Data to use:

■ ■ ■ ■ ■

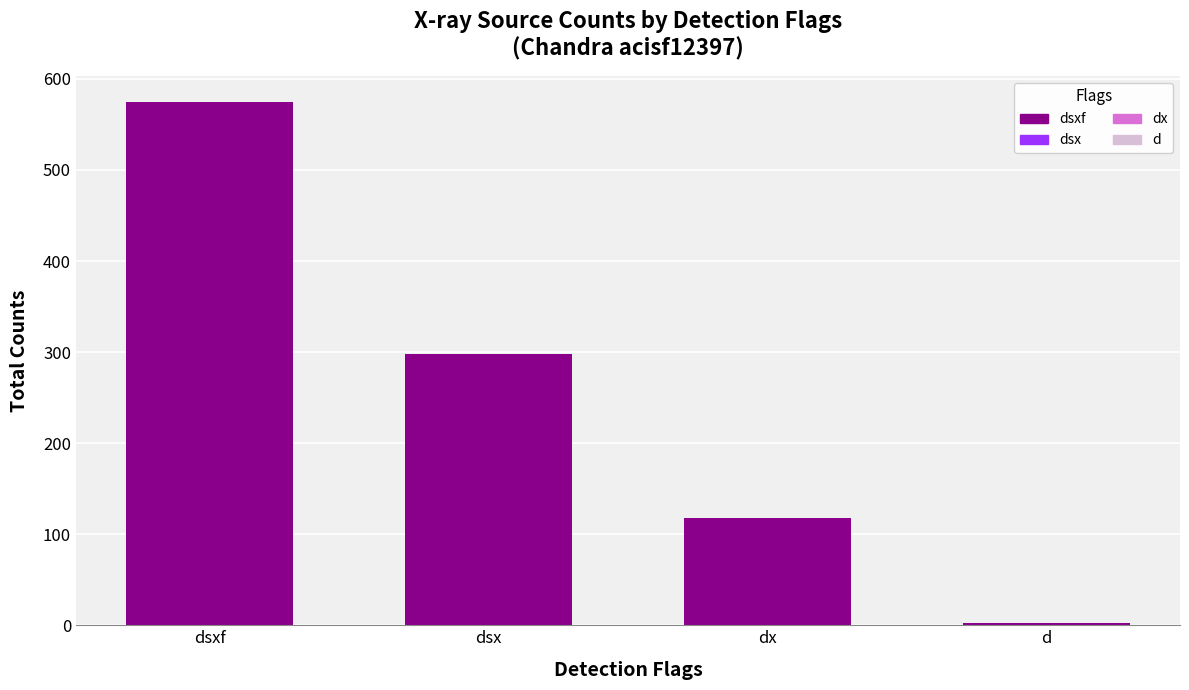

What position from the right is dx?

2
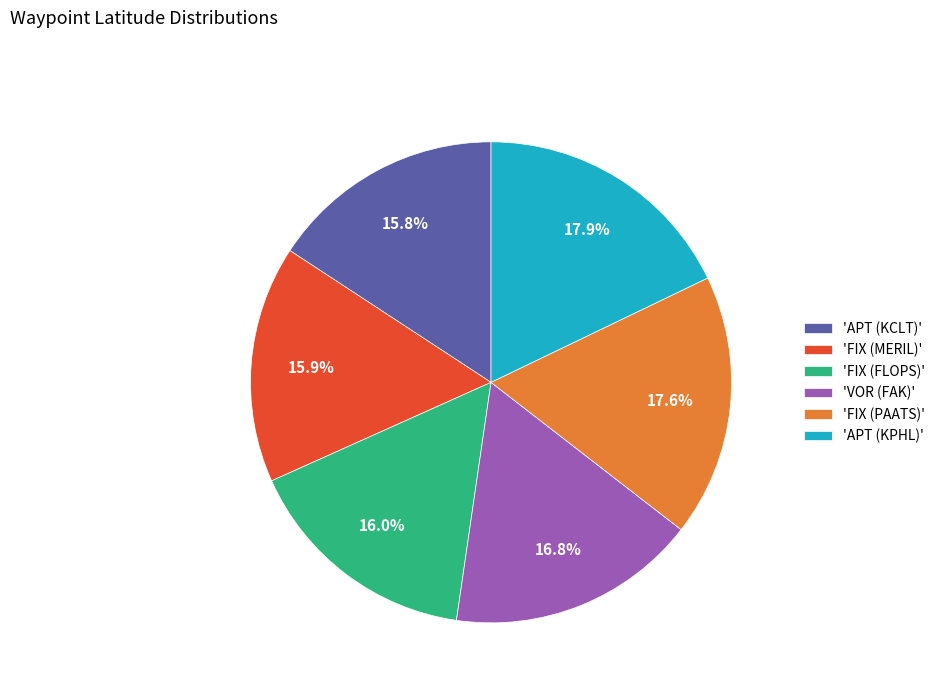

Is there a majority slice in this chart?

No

■ ■ ■ ■ ■

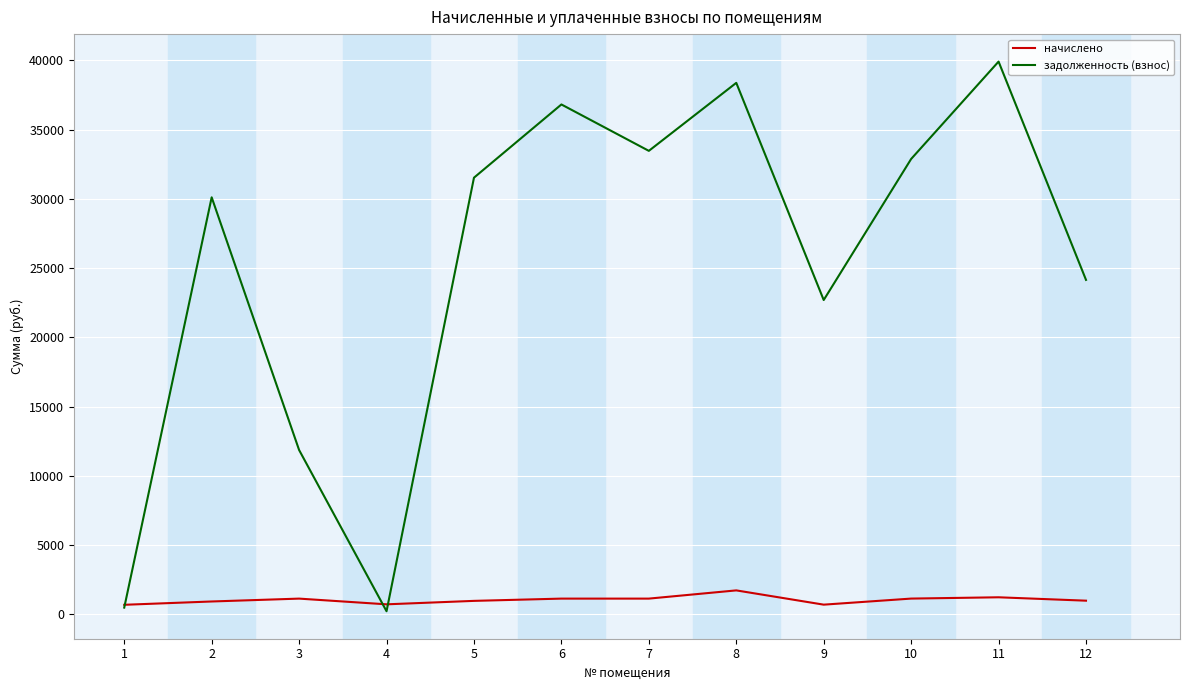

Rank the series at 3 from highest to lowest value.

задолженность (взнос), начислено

■ ■ ■ ■ ■

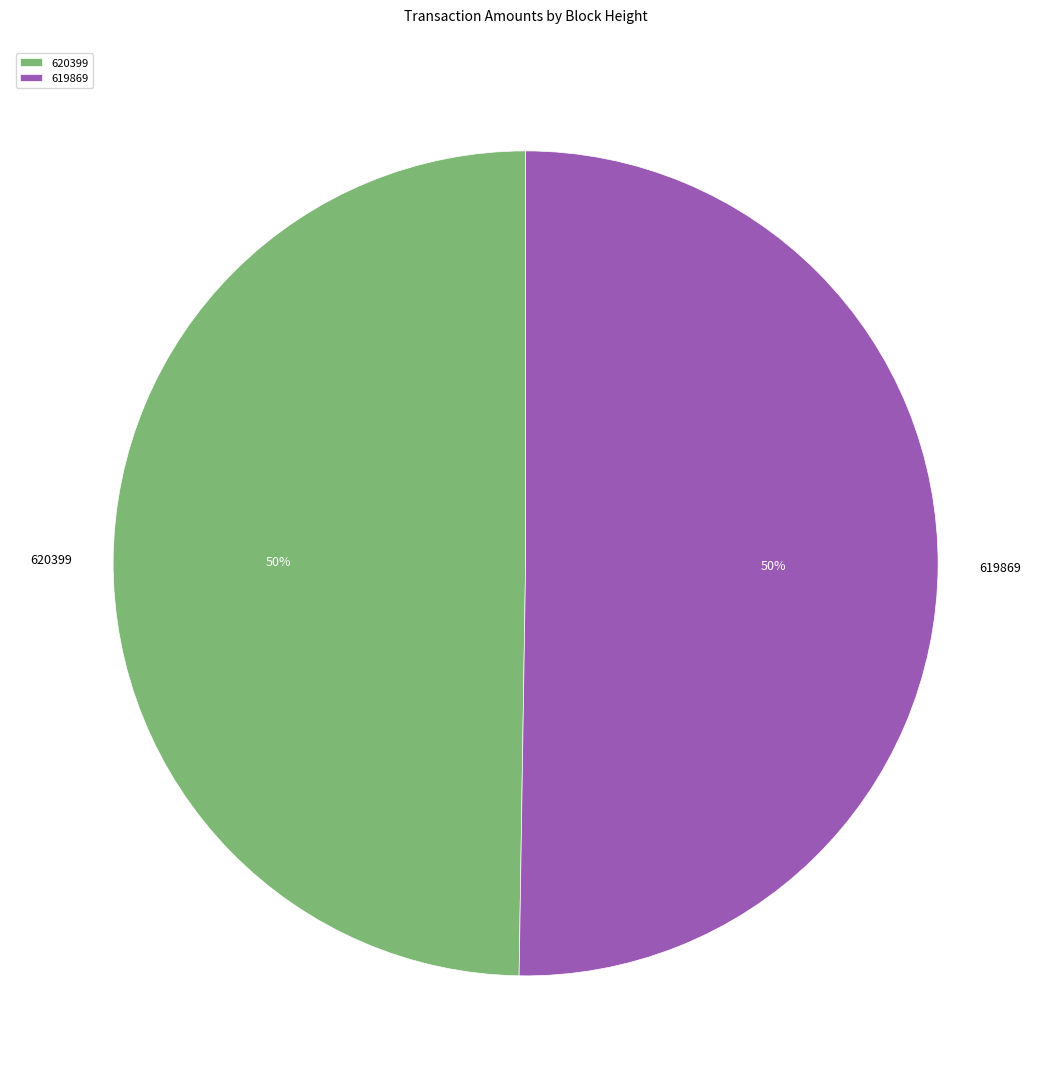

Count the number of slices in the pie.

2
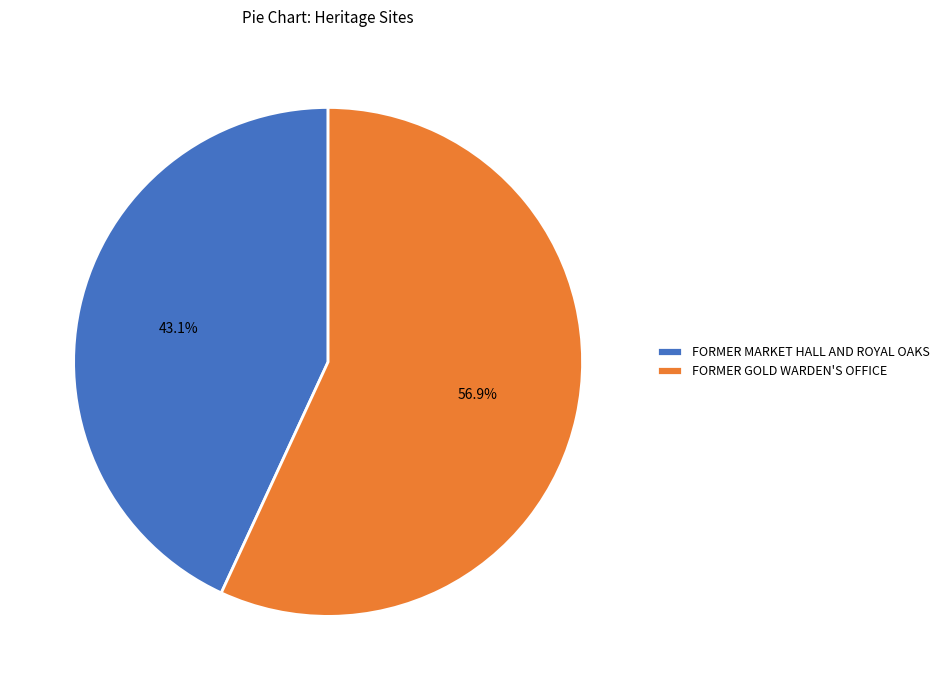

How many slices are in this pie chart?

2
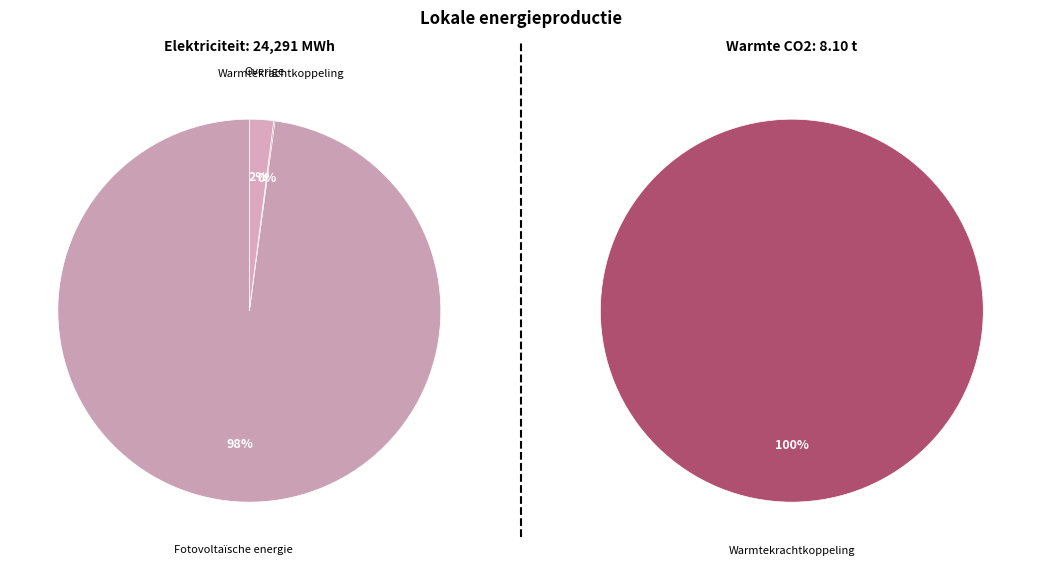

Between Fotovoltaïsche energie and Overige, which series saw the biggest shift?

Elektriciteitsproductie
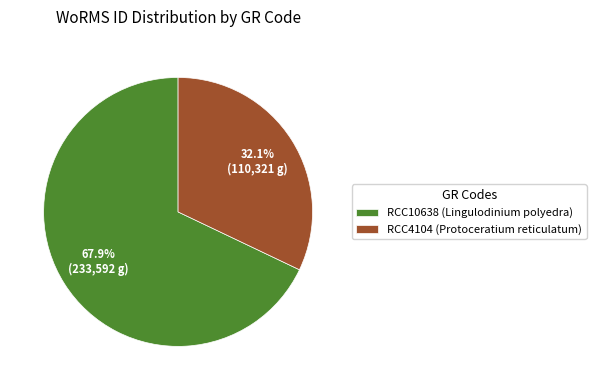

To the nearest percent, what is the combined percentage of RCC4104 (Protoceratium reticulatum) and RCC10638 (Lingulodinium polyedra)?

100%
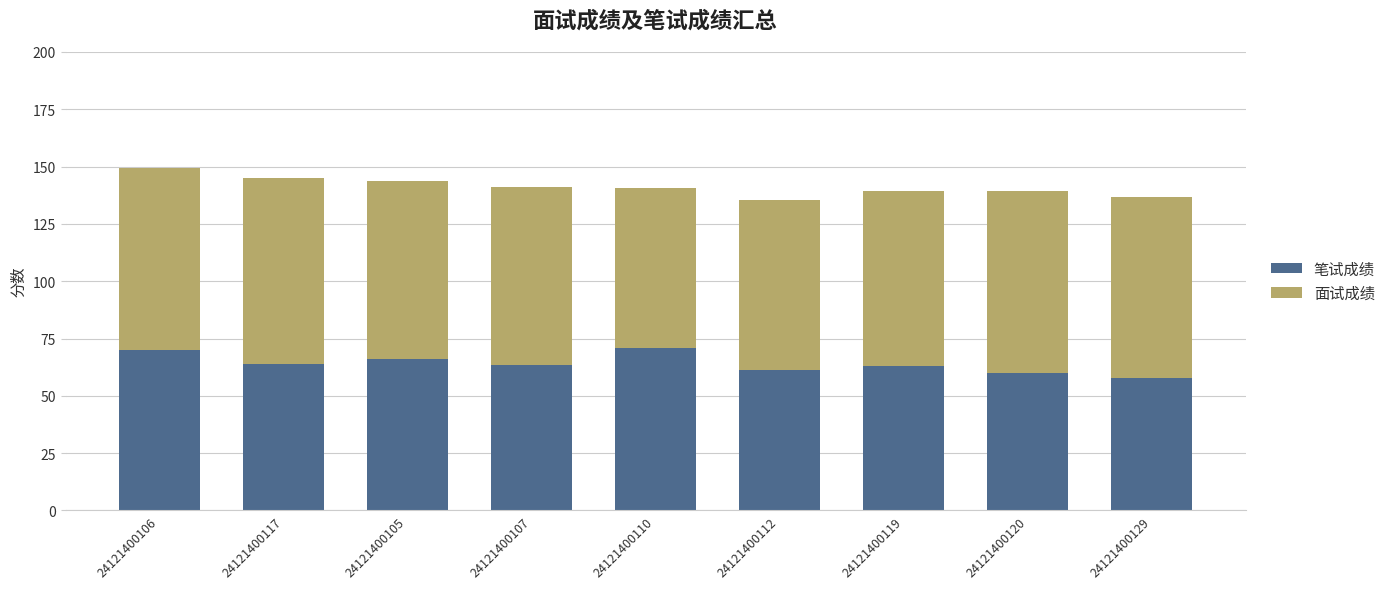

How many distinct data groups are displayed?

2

■ ■ ■ ■ ■

Problem description: Copy out every line of the data above that contains the word "this". Letter case matters.

Written response:
Is there a majority slice in this chart?
How many slices are in this pie chart?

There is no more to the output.